Fortescue Metals is delaying $US1.6 billion in expansion plans and says it is cutting several hundred jobs in the process.
Australia's third biggest iron ore producer has cut its near term expansion target from 155 million tonnes of iron ore per year to 115 million tonnes, citing the recent slump in iron ore prices.
The company will continue its plans to expand the Christmas Creek mine and the lower-cost Firetail deposit at its Solomon mine, but will defer development of the Kings deposit at Solomon.
It will also delay the completion of its fourth berth at Herb Elliott Port until iron ore prices rise to higher levels.
The move will lower Fortescue's planned spending from $US6.2 billion to $US4.6 billion for the current financial year.

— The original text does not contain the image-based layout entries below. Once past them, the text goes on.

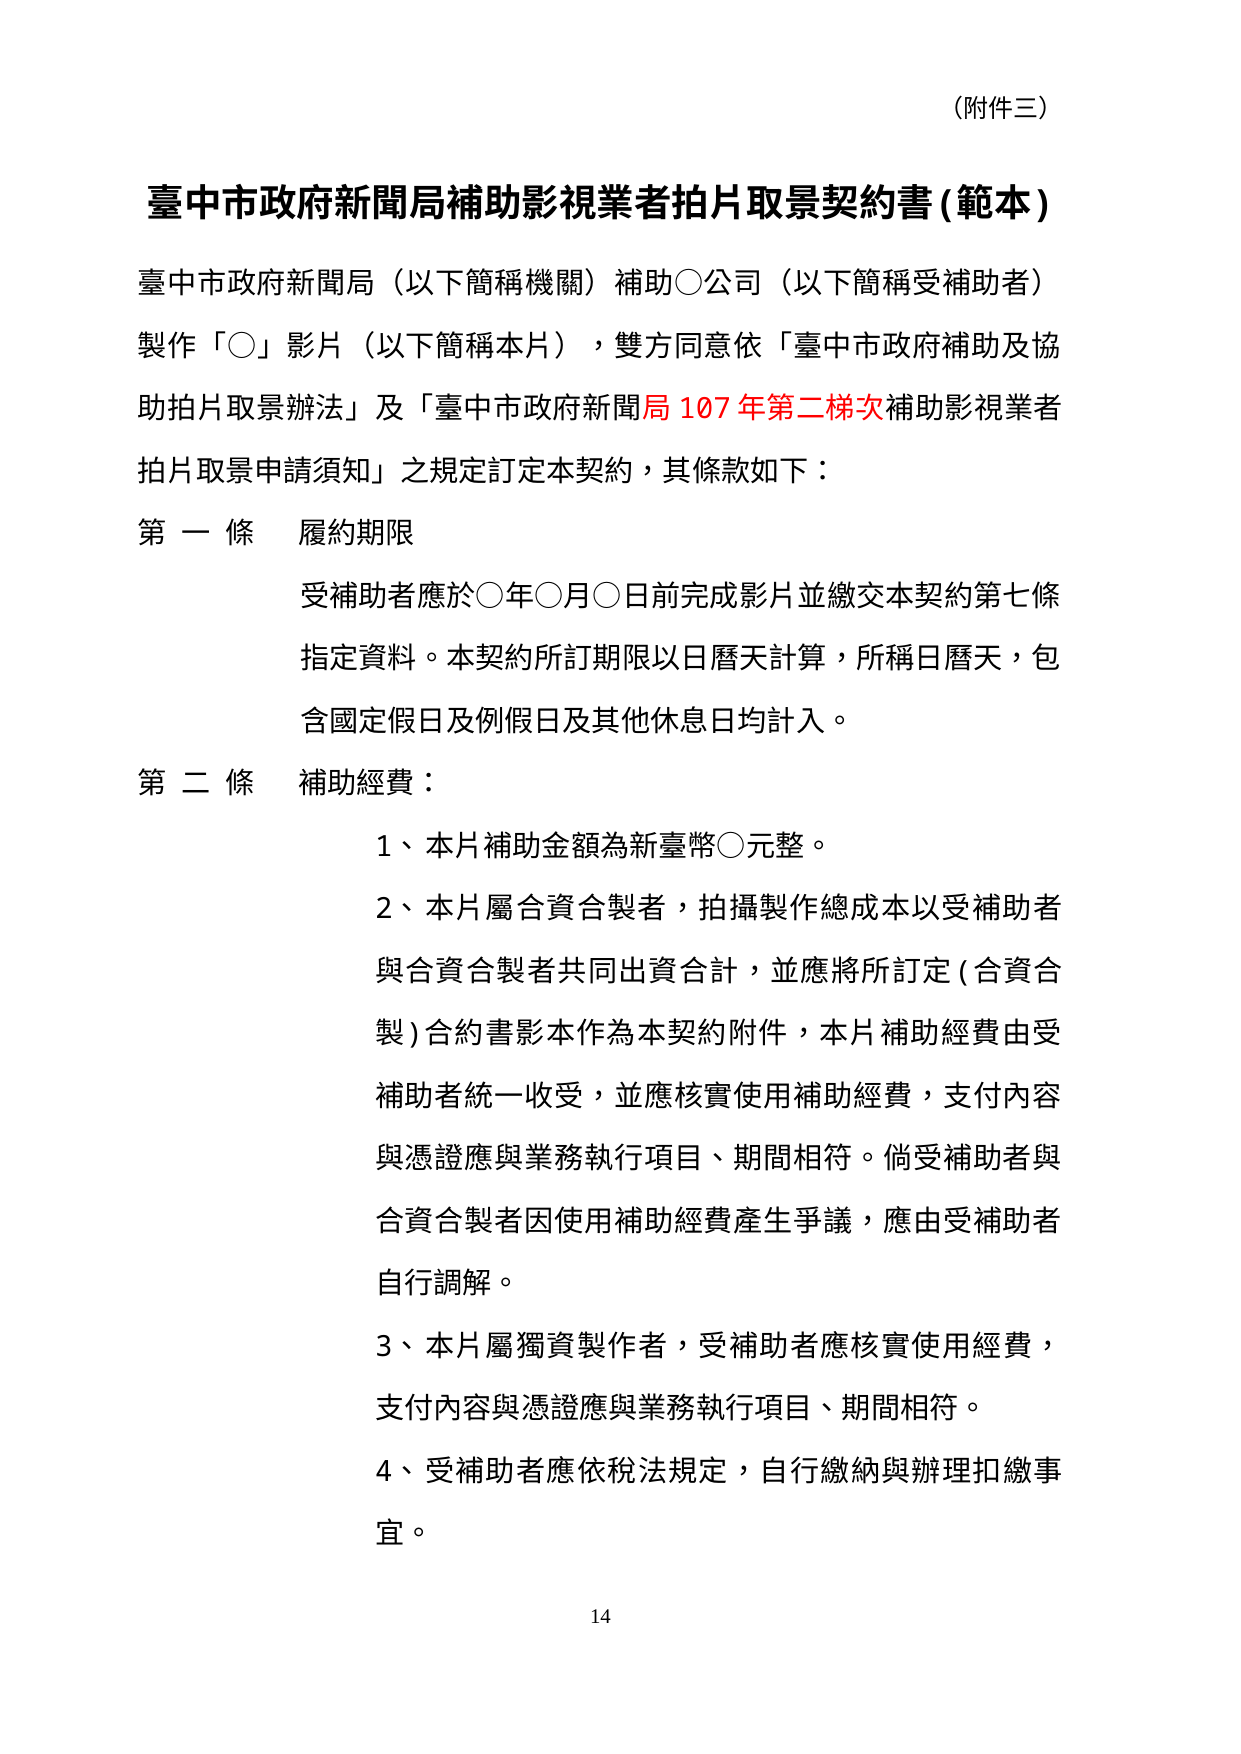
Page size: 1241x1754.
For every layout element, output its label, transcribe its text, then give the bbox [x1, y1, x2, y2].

text 第 二 條 補助經費： [137, 739, 1063, 802]
text 臺中市政府新聞局補助影視業者拍片取景契約書(範本) [137, 158, 1063, 221]
list 本片屬獨資製作者，受補助者應核實使用經費，支付內容與憑證應與業務執行項目、期間相符。 [375, 1302, 1063, 1427]
list 本片屬合資合製者，拍攝製作總成本以受補助者與合資合製者共同出資合計，並應將所訂定(合資合製)合約書影本作為本契約附件，本片補助經費由受補助者統一收受，並應核實使用補助經費，支付內容與憑證應與業務執行項目、期間相符。倘受補助者與合資合製者因使用補助經費產生爭議，應由受補助者自行調解。 [375, 864, 1063, 1302]
text 受補助者應於○年○月○日前完成影片並繳交本契約第七條指定資料。本契約所訂期限以日曆天計算，所稱日曆天，包含國定假日及例假日及其他休息日均計入。 [300, 552, 1063, 739]
list 本片補助金額為新臺幣○元整。 [375, 802, 1063, 864]
list 受補助者應依稅法規定，自行繳納與辦理扣繳事宜。 [375, 1427, 1063, 1552]
text 第 一 條 履約期限 [137, 489, 1063, 552]
text 臺中市政府新聞局（以下簡稱機關）補助○公司（以下簡稱受補助者）製作「○」影片（以下簡稱本片），雙方同意依「臺中市政府補助及協助拍片取景辦法」及「臺中市政府新聞局107年第二梯次補助影視業者拍片取景申請須知」之規定訂定本契約，其條款如下： [138, 239, 1063, 489]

Fortescue chief executive Nev Power says staff numbers and other operating costs will be cut immediately.
"In particular we will be reducing staff, consultants and contractors involved in future development work and non-essential work," he said in a briefing.
"In total there will be a reduction of several hundred staff and several hundred contractors across the business." The miner expects savings from the operational cuts at its Cloudbreak mine to total around $300 million.
"The cost reductions from existing operations combined with the introduction of low-cost ore from Firetail will strengthen our position as a low-cost producer," Mr Power said in a statement.
"These measures reflect the company's ability to reduce and delay cash expenditures to meet market conditions and provide us with headroom in the event of further deterioration in iron ore prices." The company says it is also in advanced negotiations regarding the sale of its Solomon power station, and in discussions regarding the partial sale of its North Star magnetite project.
Mr Power says it is a short term issue and expansion is expected to resume once the market becomes stable once again.
Late last week, iron ore spot prices in China touched a near three-year low of $US88.70 per tonne, and have only edged a touch higher to $US89.10 at the start of this week.
Iron ore spot prices have more than halved over the past year, and fell by almost a quarter over the past month alone.
Citi Index's chief market analyst Peter Esho says iron ore producers are starting to flex their muscles in an attempt to put a floor under prices.
"The Australian producers have become aware of the demand side scaremongering over the past few weeks and have now decided to flex their muscles - Fortescue the first to caution on supply but cutting its guidance and deferring capital expenditure," he noted.
"We are likely to see BHP and Rio Tinto following on from Fortescue and cautioning against the supply of their ore in order to support the iron ore price.
Each company will have its own way of going about achieving this, not all will follow in the same way Fortescue has." Fortescue says it remains confident that the fundamentals of the Chinese economy are strong, and that iron ore prices will recover.
A senior resources analyst Gavin Wendt agrees and says he expects the price to pick up towards the end of the year.
"I think it's unlikely that we're going to see iron ore prices go back to the sorts of levels that we saw prior to the GFC," he said.
"But, I think the long term fundamentals for iron ore are still very strong and I think we're going to see prices firming up again probably from about October onwards into early 2013."